Moscow has reportedly asked Beijing for military and economic assistance to wage its war against Ukraine, although both governments publicly deny it.
But China has little interest in becoming embroiled in the economic battle between Moscow and the rest of the developed world.
“China is not a party to the crisis, nor does it want the sanctions to affect China,” foreign minister Wang Yi said during a phone call Monday with Spain’s foreign minister, Jose Manuel Albares.
Still, Wang insisted that “China has the right to safeguard its legitimate rights and interests,” according to an official notice of the call from Beijing.
In the past week, it has become increasingly clear that the Kremlin views Beijing as an economic lifeline.
Russian finance minister Anton Siluanov said Sunday that his country’s economic “partnership with China will still allow us to maintain the cooperation that we have achieved … but also increase it in an environment where Western markets are closing” to Russian exports.
This “increased” cooperation from China could take several different forms. Some of them would overtly violate sanctions against Russia, triggering an automatic responses from the U.S. But experts say other actions Beijing might take would be technically legal, forcing the U.S. to rely more on soft power tactics to counter them.

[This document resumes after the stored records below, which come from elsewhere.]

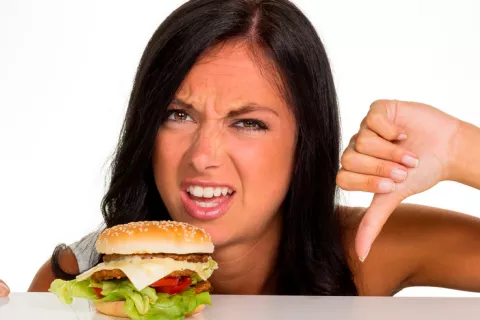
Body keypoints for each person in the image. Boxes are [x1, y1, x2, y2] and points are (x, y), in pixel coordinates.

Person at [1, 0, 479, 297]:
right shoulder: (80, 276)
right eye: (178, 115)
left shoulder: (364, 250)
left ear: (305, 143)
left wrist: (461, 147)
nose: (203, 155)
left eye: (248, 123)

Overt violations could include helping Russia get around U.S. export controls on high-tech equipment by purchasing American products and then selling them to Moscow.
That move would be very risky for businesses, however. The sanctions are specifically written to apply not only to American companies, but to any company in the world that uses U.S. software or components, which includes many in China.
Commerce Secretary Gina Raimondo recently explained what the consequences would be for a major Chinese semiconductor company, if the U.S. learned it was selling chips to Russia in violation of American export controls.
“We could essentially shut [the company] down, because we prevent them from using our equipment and our software,” Raimondo said in an interview with The New York Times on March 8.
Raimondo’s example highlights how the U.S. can leverage its economic power to make any company’s decision to help Russia evade sanctions, essentially, a fatal one.
“Most large institutions in China are not willing to take the risk of falling afoul of U.S. sanctions, and so any sanction busting is likely to be done by smaller institutions that have less to lose,” said Martin Chorzempa, a research fellow at the Peterson Institute for International Economics.
“Overall, China looks like it’s going to complain but comply,” he told The Washington Post.
Another possible avenue for cooperation between Russia and China would be for Beijing to buy Russian oil and gas on the cheap, Alexander Gabuev, senior fellow and Russia chair at the think tank Carnegie Moscow Center, told CNBC’s “Capital Connection” on Monday.
“There will be no formal violation of U.S. and EU sanctions, but that will be a significant material lifeline to the regime” in Russia, Gabuev said.
That kind of Sino-Russian cooperation demands a different response from the United States, working together with European allies to emphasize the long-term risk to China’s reputation on the world stage.
“[Russian President] Vladimir Putin is … the bad guy in the eyes of the world” and Moscow is fast becoming a “pariah state,” said Robert Daly, director of the Kissinger Institute on China and the U.S.
“Russia, Cuba, North Korea, Venezuela, Iran — this isn’t really the international club that most Chinese people aspire to be part of,” Daly said on CNBC’s “Squawk Box Asia” on Tuesday.
As civilian casualties in Ukraine mount and TVs around the world broadcast images of bombed out residential areas and brave Ukrainian resistance fighters, “circumstances are pushing China further in that direction,” said Daly.
But that doesn’t mean the country will break with its longtime ally. Instead, Beijing can be expected to be “religious about observing” the U.S. and EU sanctions but do “everything possible” to help Moscow, Gabuev said.
— CNBC’s Eustance Huang and Weizhen Tan contributed reporting.